At the risk of sounding pessimistic, there is a time limit. I’m in America — we’re heading towards 20 trillion debt, which many spokespeople and offices have recognized as “unsurvivable”. I think everyone is only a couple years at most away from a big global collapse. No one will be interested in playing VB games then. It would be nice if I’m wrong, but it sure seems like stuff is building.

There are always rumors about games like DH, and Zero Racers, and Goldeneye existing as carts (or ROMS) in private hands; wish we could know if there really are. I knew for years that a real Faceball proto existed, I knew someone who knew the owner; and that very prototype gave us the games here on PVB.

Still, you’re right, all we can do is wait and hope.

(Sigh.)

retronintendonerd wrote:

I wanna kiss you right now! (don’t worry, I’m a woman lol) Screw making my own if I can get these printed now.

Very cool — I wonder how many other fans of “Virtual Boy” are girls! 🙂

You reminded me —I took a laser class in college; a couple classmates were also in the “computer design” class (I wanted to take that one!). They actually built a single 8080 computer board, had a serial port on it (nowadays the design has a USB port). Abdul from Saudi Arabia was trying to build his — I have never seen such horrible soldering! Cold joints, beads on leads not connected to the PCB pads, it was awful. I said, “Abdul, let me solder that for you.”

He said, “You’d do that for me?” I said, “Sure — I do that all day every day!” He said, “Oh if you would do that, I would kiss you!”

I said, “Tell you what; you promise not to kiss me, and I’ll do it!” The next class I handed him a fully assembled computer, all shiny and good solder joints! He was very happy.

Not to brag, two out of twenty two students’ boards worked the first time, with no trouble-shooting; his was one of them! 🙂

Please keep me posted if you have some printed, I would like a couple. And I guarantee you’d sell several others here!

retronintendonerd wrote:

Thanks for the advice and tips. Much appreciated. Are there really places that 3D print these parts? If you happen to know a link, could you share? Hell if I don’t have to go through the work of making my own, I definitely won’t lol. I haven’t decided which material I am using for the replacement piece yet since I haven’t yet received the stand. I want to get an actual feel for the plastic/material before I start this.
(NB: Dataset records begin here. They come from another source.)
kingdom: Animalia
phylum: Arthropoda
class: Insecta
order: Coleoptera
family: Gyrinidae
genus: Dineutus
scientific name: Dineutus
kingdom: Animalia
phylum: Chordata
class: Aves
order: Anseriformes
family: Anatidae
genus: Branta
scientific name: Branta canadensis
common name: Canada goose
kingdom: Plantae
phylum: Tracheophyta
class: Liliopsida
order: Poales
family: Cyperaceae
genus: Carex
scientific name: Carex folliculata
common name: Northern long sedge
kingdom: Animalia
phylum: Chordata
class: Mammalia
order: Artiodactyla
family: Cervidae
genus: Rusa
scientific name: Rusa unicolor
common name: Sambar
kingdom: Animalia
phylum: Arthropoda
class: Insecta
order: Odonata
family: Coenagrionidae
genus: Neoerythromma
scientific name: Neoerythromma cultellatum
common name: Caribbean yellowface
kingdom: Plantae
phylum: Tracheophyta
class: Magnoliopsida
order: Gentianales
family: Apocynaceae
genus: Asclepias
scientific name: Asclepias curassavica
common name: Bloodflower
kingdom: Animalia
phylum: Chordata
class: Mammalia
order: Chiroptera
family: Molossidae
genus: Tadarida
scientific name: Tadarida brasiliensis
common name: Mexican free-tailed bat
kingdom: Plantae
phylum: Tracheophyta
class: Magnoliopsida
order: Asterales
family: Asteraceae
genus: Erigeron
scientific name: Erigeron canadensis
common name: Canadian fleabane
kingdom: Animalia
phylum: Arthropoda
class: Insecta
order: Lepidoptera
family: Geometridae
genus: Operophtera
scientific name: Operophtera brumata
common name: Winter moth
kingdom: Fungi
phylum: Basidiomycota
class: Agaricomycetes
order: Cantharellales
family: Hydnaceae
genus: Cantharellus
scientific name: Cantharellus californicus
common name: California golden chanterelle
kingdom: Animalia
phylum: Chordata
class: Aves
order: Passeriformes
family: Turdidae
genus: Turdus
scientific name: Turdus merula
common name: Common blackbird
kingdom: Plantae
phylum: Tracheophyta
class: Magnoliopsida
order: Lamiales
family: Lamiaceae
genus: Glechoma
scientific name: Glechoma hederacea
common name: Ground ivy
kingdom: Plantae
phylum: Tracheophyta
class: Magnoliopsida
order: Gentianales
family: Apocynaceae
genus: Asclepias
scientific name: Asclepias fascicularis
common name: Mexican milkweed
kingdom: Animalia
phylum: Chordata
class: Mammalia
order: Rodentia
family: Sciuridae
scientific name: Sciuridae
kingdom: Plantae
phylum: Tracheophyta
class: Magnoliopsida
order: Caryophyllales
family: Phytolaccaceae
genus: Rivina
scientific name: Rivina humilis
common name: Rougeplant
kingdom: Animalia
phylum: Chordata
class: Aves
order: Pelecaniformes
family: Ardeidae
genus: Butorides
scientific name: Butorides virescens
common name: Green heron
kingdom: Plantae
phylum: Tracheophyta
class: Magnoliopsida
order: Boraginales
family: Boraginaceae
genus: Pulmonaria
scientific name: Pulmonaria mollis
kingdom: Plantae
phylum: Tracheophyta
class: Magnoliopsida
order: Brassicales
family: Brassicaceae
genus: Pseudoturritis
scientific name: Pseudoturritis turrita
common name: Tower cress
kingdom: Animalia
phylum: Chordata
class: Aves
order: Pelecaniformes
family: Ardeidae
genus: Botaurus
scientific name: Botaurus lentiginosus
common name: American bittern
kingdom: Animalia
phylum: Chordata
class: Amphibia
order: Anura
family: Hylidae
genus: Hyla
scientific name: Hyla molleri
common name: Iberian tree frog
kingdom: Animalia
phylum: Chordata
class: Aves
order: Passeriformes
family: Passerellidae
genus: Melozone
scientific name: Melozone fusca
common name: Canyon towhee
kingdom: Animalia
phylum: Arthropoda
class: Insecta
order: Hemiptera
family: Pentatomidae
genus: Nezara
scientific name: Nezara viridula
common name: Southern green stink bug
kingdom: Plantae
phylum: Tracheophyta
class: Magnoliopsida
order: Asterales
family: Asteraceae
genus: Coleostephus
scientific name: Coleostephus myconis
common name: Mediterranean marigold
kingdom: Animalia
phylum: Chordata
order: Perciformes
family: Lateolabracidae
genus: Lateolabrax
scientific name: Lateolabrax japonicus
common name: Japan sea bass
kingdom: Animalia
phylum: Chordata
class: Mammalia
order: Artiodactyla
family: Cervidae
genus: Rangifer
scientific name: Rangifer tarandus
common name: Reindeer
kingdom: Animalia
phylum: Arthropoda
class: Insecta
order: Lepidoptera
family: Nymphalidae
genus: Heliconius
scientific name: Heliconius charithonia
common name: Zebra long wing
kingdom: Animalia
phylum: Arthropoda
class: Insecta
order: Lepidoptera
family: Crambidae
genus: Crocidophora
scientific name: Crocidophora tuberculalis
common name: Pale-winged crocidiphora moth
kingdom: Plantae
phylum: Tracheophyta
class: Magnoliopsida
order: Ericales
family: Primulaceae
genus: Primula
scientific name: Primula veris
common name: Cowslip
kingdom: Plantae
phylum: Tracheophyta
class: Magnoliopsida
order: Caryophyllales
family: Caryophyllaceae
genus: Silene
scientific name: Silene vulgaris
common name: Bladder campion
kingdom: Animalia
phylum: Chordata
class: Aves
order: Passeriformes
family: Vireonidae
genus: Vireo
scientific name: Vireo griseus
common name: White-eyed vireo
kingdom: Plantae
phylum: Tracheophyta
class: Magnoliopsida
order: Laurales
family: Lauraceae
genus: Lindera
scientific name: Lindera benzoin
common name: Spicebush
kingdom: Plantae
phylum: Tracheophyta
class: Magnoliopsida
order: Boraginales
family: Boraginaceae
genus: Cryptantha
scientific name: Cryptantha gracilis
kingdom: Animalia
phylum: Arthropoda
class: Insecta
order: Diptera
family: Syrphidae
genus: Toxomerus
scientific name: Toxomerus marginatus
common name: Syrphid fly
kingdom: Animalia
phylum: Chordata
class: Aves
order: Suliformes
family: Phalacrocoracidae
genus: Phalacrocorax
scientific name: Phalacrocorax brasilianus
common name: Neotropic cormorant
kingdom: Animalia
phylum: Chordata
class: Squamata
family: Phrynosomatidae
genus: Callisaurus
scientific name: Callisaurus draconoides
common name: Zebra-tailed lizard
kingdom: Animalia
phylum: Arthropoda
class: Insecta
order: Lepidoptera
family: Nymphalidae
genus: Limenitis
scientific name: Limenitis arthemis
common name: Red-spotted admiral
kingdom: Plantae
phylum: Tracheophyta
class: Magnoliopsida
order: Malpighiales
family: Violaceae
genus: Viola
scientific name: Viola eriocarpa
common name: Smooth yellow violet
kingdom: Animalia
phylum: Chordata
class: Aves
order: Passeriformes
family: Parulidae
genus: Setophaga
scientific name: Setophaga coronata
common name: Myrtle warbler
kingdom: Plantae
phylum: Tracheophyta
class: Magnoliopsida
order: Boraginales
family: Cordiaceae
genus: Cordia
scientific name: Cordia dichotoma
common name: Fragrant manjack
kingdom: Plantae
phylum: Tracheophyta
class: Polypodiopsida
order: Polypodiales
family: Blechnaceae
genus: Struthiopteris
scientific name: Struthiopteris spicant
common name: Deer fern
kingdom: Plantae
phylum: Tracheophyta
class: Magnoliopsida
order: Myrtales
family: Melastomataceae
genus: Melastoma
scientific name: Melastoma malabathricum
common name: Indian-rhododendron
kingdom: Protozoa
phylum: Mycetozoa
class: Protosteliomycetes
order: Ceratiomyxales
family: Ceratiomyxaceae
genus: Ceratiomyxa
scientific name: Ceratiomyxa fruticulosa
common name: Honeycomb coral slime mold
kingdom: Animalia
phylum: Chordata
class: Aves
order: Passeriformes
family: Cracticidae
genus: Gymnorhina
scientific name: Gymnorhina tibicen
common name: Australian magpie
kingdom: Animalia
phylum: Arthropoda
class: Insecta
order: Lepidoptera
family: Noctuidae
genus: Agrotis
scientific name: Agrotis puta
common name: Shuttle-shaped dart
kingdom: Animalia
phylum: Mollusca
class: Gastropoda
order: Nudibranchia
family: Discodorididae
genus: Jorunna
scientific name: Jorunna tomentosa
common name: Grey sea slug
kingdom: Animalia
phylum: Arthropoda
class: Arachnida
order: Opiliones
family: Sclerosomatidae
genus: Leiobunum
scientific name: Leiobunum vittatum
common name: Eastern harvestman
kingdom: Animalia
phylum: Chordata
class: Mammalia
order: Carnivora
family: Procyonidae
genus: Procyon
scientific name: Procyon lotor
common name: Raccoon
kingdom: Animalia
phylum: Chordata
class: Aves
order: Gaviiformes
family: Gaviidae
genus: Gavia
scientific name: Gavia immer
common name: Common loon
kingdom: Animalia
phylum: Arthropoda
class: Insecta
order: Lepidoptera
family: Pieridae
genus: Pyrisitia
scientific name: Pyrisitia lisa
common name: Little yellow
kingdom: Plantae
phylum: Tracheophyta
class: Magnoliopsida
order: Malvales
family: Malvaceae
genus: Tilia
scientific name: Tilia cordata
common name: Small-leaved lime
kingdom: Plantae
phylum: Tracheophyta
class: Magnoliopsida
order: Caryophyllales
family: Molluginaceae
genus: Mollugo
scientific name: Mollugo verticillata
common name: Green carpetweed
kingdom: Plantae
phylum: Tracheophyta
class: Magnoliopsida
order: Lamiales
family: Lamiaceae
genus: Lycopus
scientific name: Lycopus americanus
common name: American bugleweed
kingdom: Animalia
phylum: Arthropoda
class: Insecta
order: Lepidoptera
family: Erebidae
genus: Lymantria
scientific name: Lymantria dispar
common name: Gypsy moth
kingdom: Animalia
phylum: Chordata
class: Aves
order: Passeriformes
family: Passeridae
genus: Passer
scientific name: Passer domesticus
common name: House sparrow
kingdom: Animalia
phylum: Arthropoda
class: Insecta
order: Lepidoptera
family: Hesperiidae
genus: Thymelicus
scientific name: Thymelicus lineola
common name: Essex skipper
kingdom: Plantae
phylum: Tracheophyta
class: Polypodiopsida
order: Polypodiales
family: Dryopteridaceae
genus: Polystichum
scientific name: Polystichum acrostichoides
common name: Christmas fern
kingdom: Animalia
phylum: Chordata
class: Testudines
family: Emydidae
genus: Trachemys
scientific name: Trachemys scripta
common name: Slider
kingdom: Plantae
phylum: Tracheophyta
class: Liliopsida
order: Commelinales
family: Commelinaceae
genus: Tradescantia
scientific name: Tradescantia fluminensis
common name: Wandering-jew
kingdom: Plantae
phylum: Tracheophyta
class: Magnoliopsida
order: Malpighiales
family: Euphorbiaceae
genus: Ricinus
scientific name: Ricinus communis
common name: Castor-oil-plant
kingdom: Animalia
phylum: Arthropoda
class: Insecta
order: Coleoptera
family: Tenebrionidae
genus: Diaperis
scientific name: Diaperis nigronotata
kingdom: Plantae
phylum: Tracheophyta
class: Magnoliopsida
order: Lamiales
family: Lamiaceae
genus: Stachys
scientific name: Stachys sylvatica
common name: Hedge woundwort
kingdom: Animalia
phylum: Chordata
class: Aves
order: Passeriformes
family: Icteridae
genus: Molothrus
Minestorm (the genius making the “Flashboy” carts!) posted a computer model for printed clips, post 16:
http://www.planetvb.com/modules/newbb/viewtopic.php?post_id=20783#forumpost20783

Someone made a clip:
http://www.planetvb.com/modules/newbb/viewtopic.php?post_id=24674#forumpost24674

There are places you can go to have a part printed, often ABS (a denser and stronger variant of styrene). The original is likely made of it. I bet if a fab shop has minimums, you could have several parts printed and people here would buy some. I could use a couple myself!